Should I Use RRSPs For A Down Payment?

Bulk up your down payment with help from your Registered Retirement Savings Plan.

Loan AppThe Home Buyers’ Plan (HBP) is a program from the Government of Canada that allows first time home buyers to withdraw up to $25,000 from their RRSP towards their Canadian mortgage rate down payment for their first home, tax free.

How Does the Home Buyer’s Plan Work?

You can use your RRSP to help buy a new home, but in order to ensure the withdrawals are tax free, there are a number of conditions and requirements that apply.

  1. You must be a first time home buyer, and a Canadian residentTo participate in the Home Buyers’ Plan (HBP) for your best mortgage rate, you must be a first time home buyer and a resident of Canada at the withdrawal time. You may only be considered as a first time home buyer if you, and / or your spouse haven’t owned and lived in a primary residence for at least four years before the date of the RRSP withdrawal.
  2. You and your partner can both withdraw up to $25,000.
    If you are purchasing the home with a spouse, you can both withdraw $25,000 each from your RRSP accounts under the Home Buyer’s Plan. This means you could potentially have up to a total of $50,000 towards your first home, reducing your mortgage rate amount and payments, along with overall interest requirements.
  3. The deal must close within one year.
    The home must be purchased or built within one year of the withdrawal to apply for the Home Buyer’s Plan.
  4. You have up to fifteen years to repay the amount
    You have up to fifteen years to repay the amount you withdrew starting the second year after you made the withdrawal.

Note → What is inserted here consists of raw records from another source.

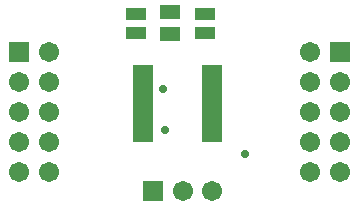
<source format=gts>
G04*
G04 #@! TF.GenerationSoftware,Altium Limited,Altium Designer,24.5.2 (23)*
G04*
G04 Layer_Color=8388736*
%FSLAX44Y44*%
%MOMM*%
G71*
G04*
G04 #@! TF.SameCoordinates,4DB7235B-6A34-4685-BFB2-834AB5D4ADCE*
G04*
G04*
G04 #@! TF.FilePolarity,Negative*
G04*
G01*
G75*
%ADD15R,1.6782X0.6532*%
%ADD16R,1.6510X1.1176*%
%ADD17R,1.6532X1.2032*%
%ADD18R,1.7112X1.7112*%
%ADD19C,1.7112*%
%ADD20R,1.7112X1.7112*%
%ADD21C,0.7032*%
D15*
X984420Y824270D02*
D03*
Y817770D02*
D03*
Y811270D02*
D03*
Y804770D02*
D03*
Y798270D02*
D03*
Y791770D02*
D03*
Y785270D02*
D03*
Y778770D02*
D03*
Y772270D02*
D03*
Y765770D02*
D03*
X925660D02*
D03*
Y772270D02*
D03*
Y778770D02*
D03*
Y785270D02*
D03*
Y791770D02*
D03*
Y798270D02*
D03*
Y804770D02*
D03*
Y811270D02*
D03*
Y817770D02*
D03*
Y824270D02*
D03*
D16*
X920222Y854710D02*
D03*
Y870966D02*
D03*
X978748Y854710D02*
D03*
Y870966D02*
D03*
D17*
X948436Y853338D02*
D03*
Y872338D02*
D03*
D18*
X934638Y720798D02*
D03*
D19*
X959638D02*
D03*
X984638D02*
D03*
X1067113Y736998D02*
D03*
X1092513D02*
D03*
X1067113Y762398D02*
D03*
X1092513D02*
D03*
X1067113Y787798D02*
D03*
X1092513D02*
D03*
X1067113Y813198D02*
D03*
X1092513D02*
D03*
X1067113Y838598D02*
D03*
X846047Y736998D02*
D03*
X820647D02*
D03*
X846047Y762398D02*
D03*
X820647D02*
D03*
X846047Y787798D02*
D03*
X820647D02*
D03*
X846047Y813198D02*
D03*
X820647D02*
D03*
X846047Y838598D02*
D03*
D20*
X1092513D02*
D03*
X820647D02*
D03*
D21*
X944880Y772438D02*
D03*
X1012190Y752358D02*
D03*
X942853Y806933D02*
D03*
M02*

</source>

Each year, you must pay a minimum of 1/15 of the withdrawn amount. For example, if you withdrew $15,000, then each year you would have to pay back $1,000 to your RRSP. If you skip a payment, then the payment amount will be counted as income and you will need to pay taxes on it.

Restrictions of the Home Buyer’s Plan

Any RRSP contributions made less than 90 days before the withdrawal date cannot be used towards the Home Buyer’s Plan.